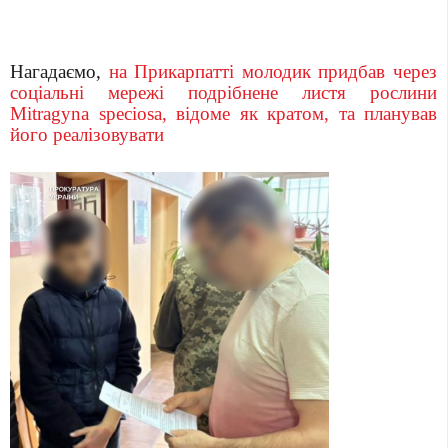
Нагадаємо,
на Прикарпатті молодик придбав через
соціальні мережі подрібнене листя рослини
Mitragyna speciosa, відоме як кратом, та планував
його реалізовувати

▬▬▬▬▬▬

### JOB
Pictures excluded, quote all the data above exactly.

### EXERCISE SOLUTION
Нагадаємо,
на Прикарпатті молодик придбав через
соціальні мережі подрібнене листя рослини
Mitragyna speciosa, відоме як кратом, та планував
його реалізовувати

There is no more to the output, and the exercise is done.